Closed
Bug 1198191
Opened 10 years ago
Closed 10 years ago
[e10s] Confirm existing tab-switch telemetry measurement are meaningful
Categories
(Core :: General, defect, P1)
Tracking
()
RESOLVED
FIXED
Tracking | Status | |
---|---|---|
e10s | + | --- |
People
(Reporter: jimm, Assigned: gkrizsanits)
References
(Blocks 1 open bug)
Details
+++ This bug was initially created as a clone of Bug #1198188 +++
Part of the e10s release criteria work.
![]() |
Reporter | |
Updated•10 years ago
|
tracking-e10s:
--- → +
Updated•10 years ago
|
Blocks: e10s-measurement
![]() |
Reporter | |
Updated•10 years ago
|
![]() |
Reporter | |
Comment 1•10 years ago
|
||
Vladan, you had a line item here about this -
https://docs.google.com/document/d/1TyE0BehzYhii3qfmcrfjXlRJL64CcJk0B4Voup4Q0Pg/edit#
Do you have any more specifics?
We have a few tab switch performance probes and the talos tps test. We're currently blocking on regressions in the talos test. From t.m.o -
FX_TAB_CLICK_MS
FX_TAB_SWITCH_SPINNER_VISIBLE_MS
FX_TAB_SWITCH_TOTAL_E10S_MS
FX_TAB_SWITCH_TOTAL_MS
FX_TAB_SWITCH_UPDATE_MS
The two we might be interested in are FX_TAB_SWITCH_TOTAL_*. I did some analysis of these back in June, from what I remember FX_TAB_SWITCH_TOTAL_MS might not be a reliable probe anymore. Maybe we should look into that at least.
Flags: needinfo?(vladan.bugzilla)
Comment 2•10 years ago
|
||
> Do you have any more specifics?
It's basically what you described, I'd like to know which of the measurements you listed are meaningful & which can be used for an e10s vs non-e10s comparison
Flags: needinfo?(vladan.bugzilla)
Comment 3•10 years ago
|
||
And by meaningful, I mean "corresponds to the tab switch time seen by a user"
Updated•10 years ago
|
Assignee: gwright → gkrizsanits
![]() |
Assignee | |
Comment 4•10 years ago
|
||
(In reply to Jim Mathies [:jimm] from comment #1)
> The two we might be interested in are FX_TAB_SWITCH_TOTAL_*. I did some
> analysis of these back in June, from what I remember FX_TAB_SWITCH_TOTAL_MS
> might not be a reliable probe anymore. Maybe we should look into that at
> least.
Why is it not a reliable probe exactly?
Anyway, what worries me a lot here that in non-e10s when content hangs for whatever reason, tab switching is just not possible, while with e10s mode it is possible but it will show the spinner, so we report it as a long tab switch.

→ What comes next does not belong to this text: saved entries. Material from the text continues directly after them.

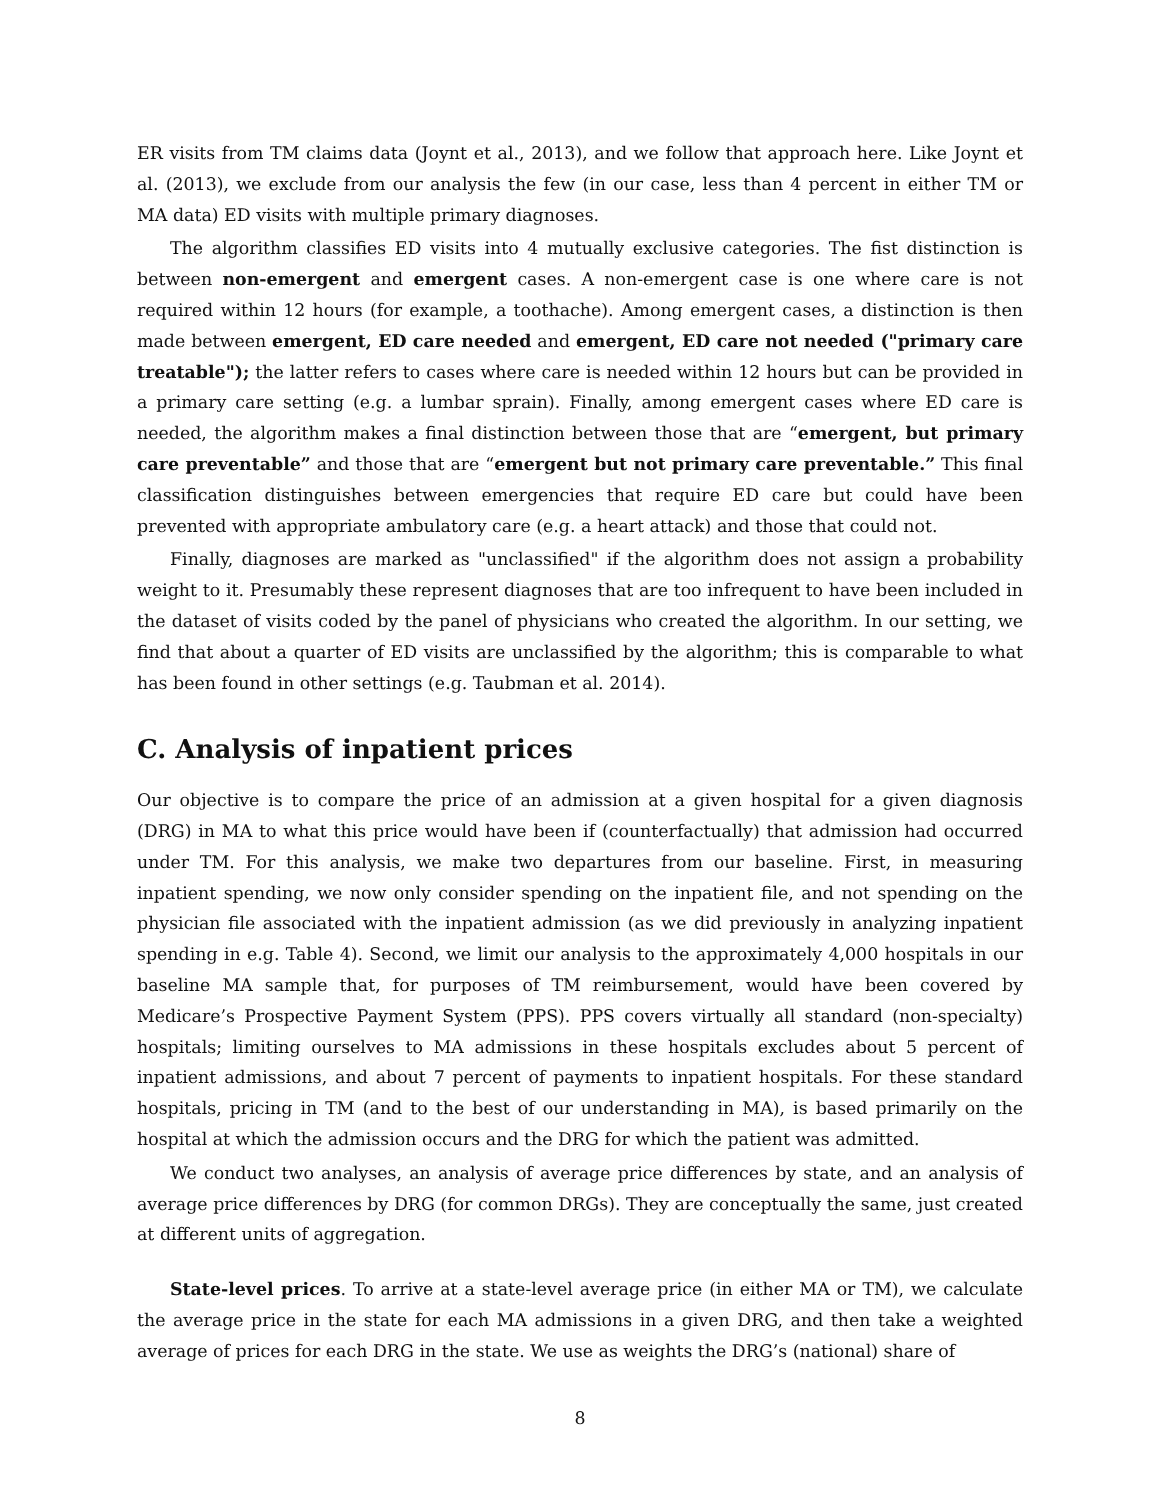ER visits from TM claims data (Joynt et al., 2013), and we follow that approach here. Like Joynt et al. (2013), we exclude from our analysis the few (in our case, less than 4 percent in either TM or MA data) ED visits with multiple primary diagnoses.
The algorithm classifies ED visits into 4 mutually exclusive categories. The fist distinction is between non-emergent and emergent cases. A non-emergent case is one where care is not required within 12 hours (for example, a toothache). Among emergent cases, a distinction is then made between emergent, ED care needed and emergent, ED care not needed ("primary care treatable"); the latter refers to cases where care is needed within 12 hours but can be provided in a primary care setting (e.g. a lumbar sprain). Finally, among emergent cases where ED care is needed, the algorithm makes a final distinction between those that are “emergent, but primary care preventable” and those that are “emergent but not primary care preventable.” This final classification distinguishes between emergencies that require ED care but could have been prevented with appropriate ambulatory care (e.g. a heart attack) and those that could not.
Finally, diagnoses are marked as "unclassified" if the algorithm does not assign a probability weight to it. Presumably these represent diagnoses that are too infrequent to have been included in the dataset of visits coded by the panel of physicians who created the algorithm. In our setting, we find that about a quarter of ED visits are unclassified by the algorithm; this is comparable to what has been found in other settings (e.g. Taubman et al. 2014).
C. Analysis of inpatient prices
Our objective is to compare the price of an admission at a given hospital for a given diagnosis (DRG) in MA to what this price would have been if (counterfactually) that admission had occurred under TM. For this analysis, we make two departures from our baseline. First, in measuring inpatient spending, we now only consider spending on the inpatient file, and not spending on the physician file associated with the inpatient admission (as we did previously in analyzing inpatient spending in e.g. Table 4). Second, we limit our analysis to the approximately 4,000 hospitals in our baseline MA sample that, for purposes of TM reimbursement, would have been covered by Medicare’s Prospective Payment System (PPS). PPS covers virtually all standard (non-specialty) hospitals; limiting ourselves to MA admissions in these hospitals excludes about 5 percent of inpatient admissions, and about 7 percent of payments to inpatient hospitals. For these standard hospitals, pricing in TM (and to the best of our understanding in MA), is based primarily on the hospital at which the admission occurs and the DRG for which the patient was admitted.
We conduct two analyses, an analysis of average price differences by state, and an analysis of average price differences by DRG (for common DRGs). They are conceptually the same, just created at different units of aggregation.
State-level prices. To arrive at a state-level average price (in either MA or TM), we calculate the average price in the state for each MA admissions in a given DRG, and then take a weighted average of prices for each DRG in the state. We use as weights the DRG’s (national) share of
8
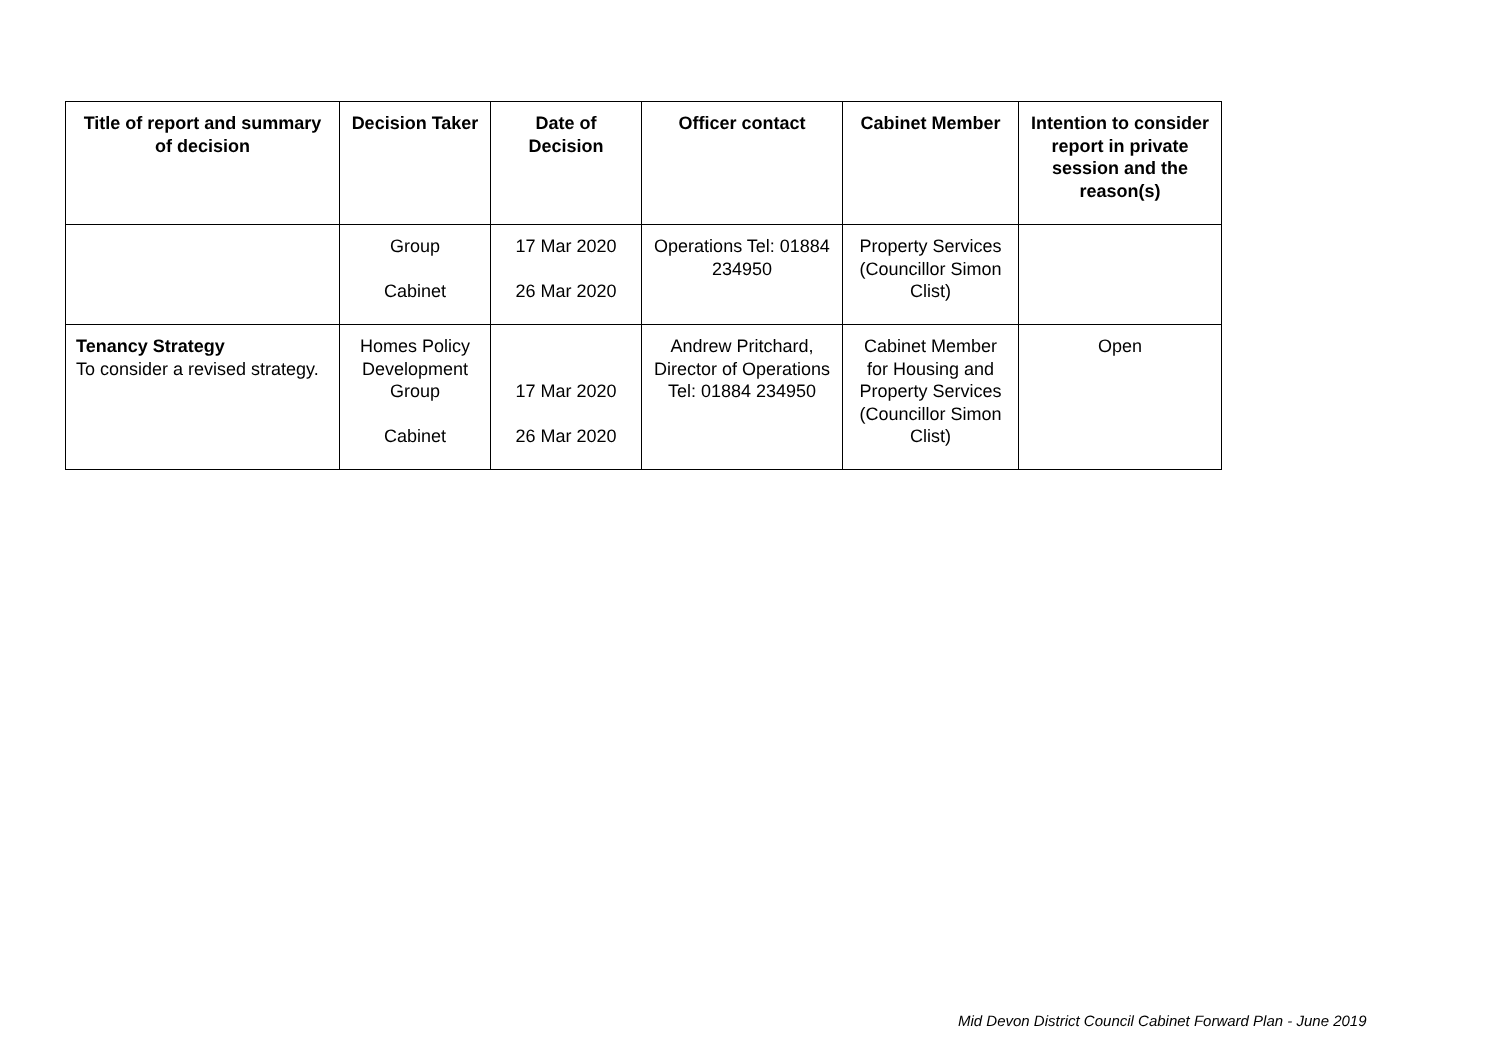| Title of report and summary of decision | Decision Taker | Date of Decision | Officer contact | Cabinet Member | Intention to consider report in private session and the reason(s) |
| --- | --- | --- | --- | --- | --- |
| | Group Cabinet | 17 Mar 2020 26 Mar 2020 | Operations Tel: 01884 234950 | Property Services (Councillor Simon Clist) | |
| Tenancy Strategy To consider a revised strategy. | Homes Policy Development Group Cabinet | 17 Mar 2020 26 Mar 2020 | Andrew Pritchard, Director of Operations Tel: 01884 234950 | Cabinet Member for Housing and Property Services (Councillor Simon Clist) | Open |
Mid Devon District Council Cabinet Forward Plan - June 2019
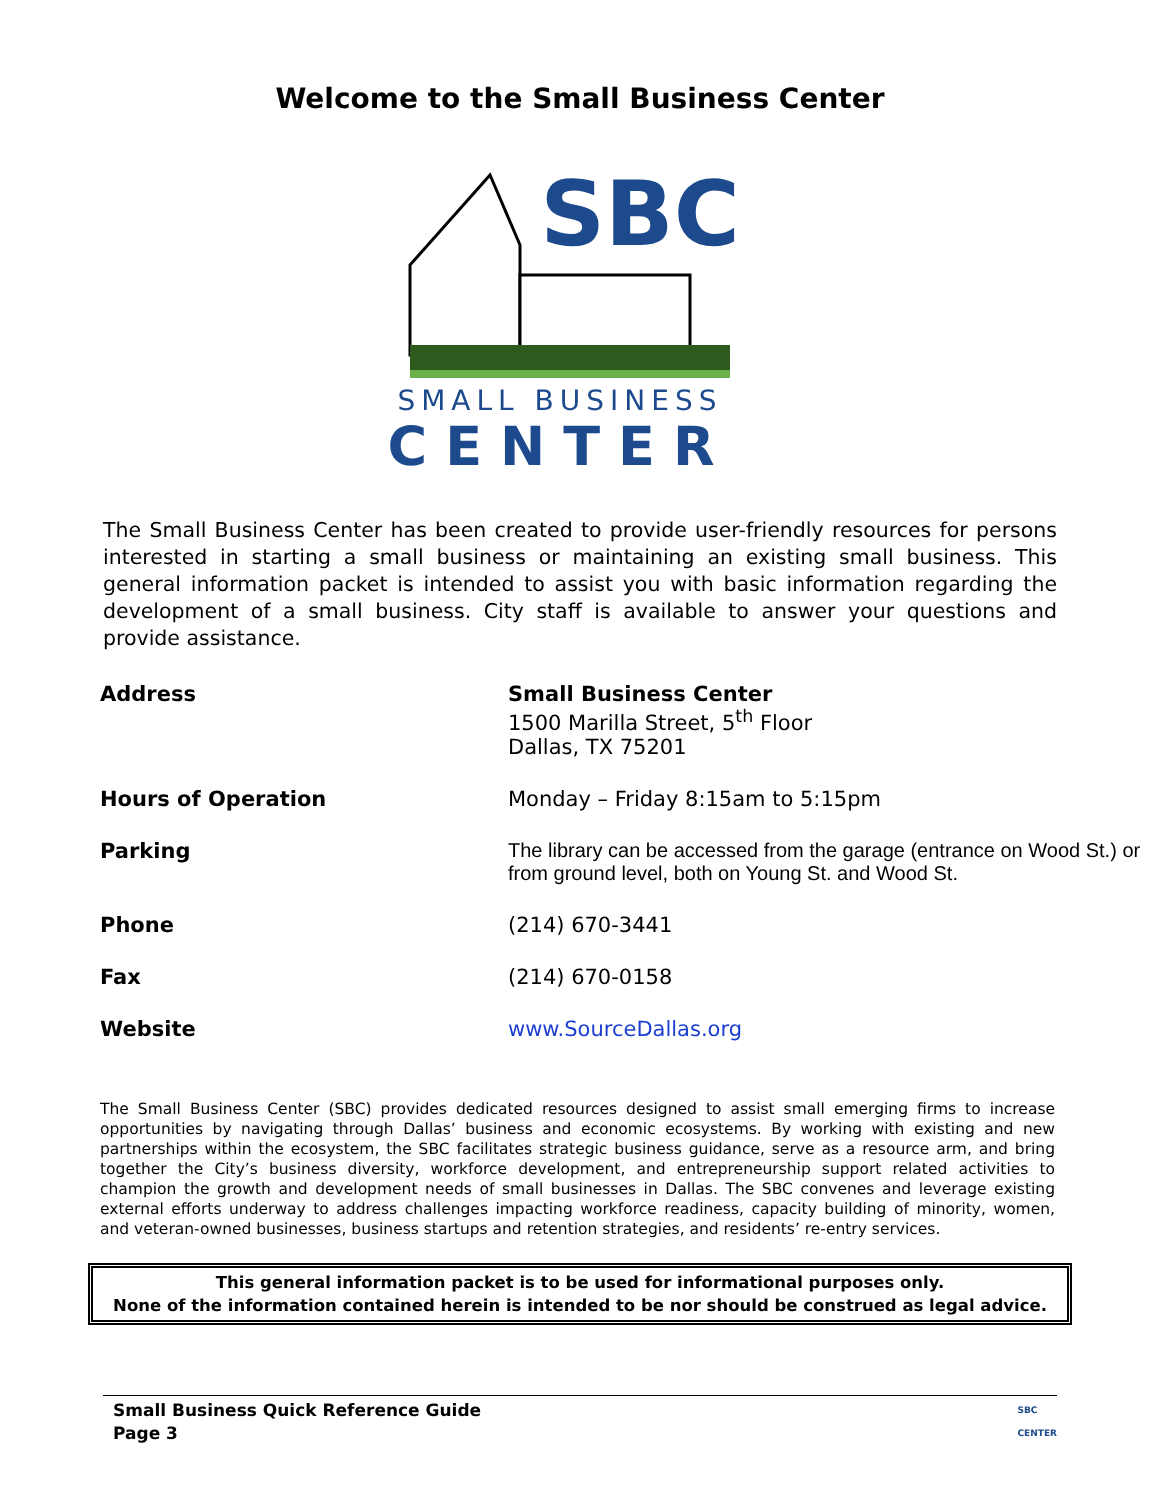Welcome to the Small Business Center
SBC
SMALL BUSINESS
CENTER
The Small Business Center has been created to provide user-friendly resources for persons interested in starting a small business or maintaining an existing small business. This general information packet is intended to assist you with basic information regarding the development of a small business. City staff is available to answer your questions and provide assistance.
| Address | Small Business Center 1500 Marilla Street, 5<sup>th</sup> Floor Dallas, TX 75201 |
| Hours of Operation | Monday – Friday 8:15am to 5:15pm |
| Parking | The library can be accessed from the garage (entrance on Wood St.) or from ground level, both on Young St. and Wood St. |
| Phone | (214) 670-3441 |
| Fax | (214) 670-0158 |
| Website | www.SourceDallas.org |
The Small Business Center (SBC) provides dedicated resources designed to assist small emerging firms to increase opportunities by navigating through Dallas’ business and economic ecosystems. By working with existing and new partnerships within the ecosystem, the SBC facilitates strategic business guidance, serve as a resource arm, and bring together the City’s business diversity, workforce development, and entrepreneurship support related activities to champion the growth and development needs of small businesses in Dallas. The SBC convenes and leverage existing external efforts underway to address challenges impacting workforce readiness, capacity building of minority, women, and veteran-owned businesses, business startups and retention strategies, and residents’ re-entry services.
This general information packet is to be used for informational purposes only.
None of the information contained herein is intended to be nor should be construed as legal advice.
Small Business Quick Reference Guide
Page 3
SBC
CENTER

In general it's not trivial to justify if the spinner is on that it's a tab switching issue or not. If I get the code right we also count in the page loading time, do we do that for non-e10s too? If so maybe we should look at these numbers separately.
Finally in e10s it's not yet clear to me what do we measure if we use the tabswitcher to load multiple tabs simultaneously...
I think we should start with the simplest case and measure only the simplest scenario, and filter out every other cases.
Updated•10 years ago
|
Blocks: e10s-responsiveness
![]() |
Assignee | |
Comment 5•10 years ago
|
||
One thing that is weird that FX_TAB_SWITCH_TOTAL_MS does not seem to work at all any longer. On telemetry from aurora 46 and above we don't collect data from this. We call window.QueryInterface(Ci.nsIInterfaceRequestor).getInterface(Ci.nsIDOMWindowUtils)
.beginTabSwitch();
in tabbrowser.xml but PostPresent on that LayerManager is not called after. So we never report anything in none10s mode.
![]() |
Assignee | |
Comment 6•10 years ago
|
||
(In reply to Vladan Djeric (:vladan) -- last day at Moz Friday Jan 29 from comment #3)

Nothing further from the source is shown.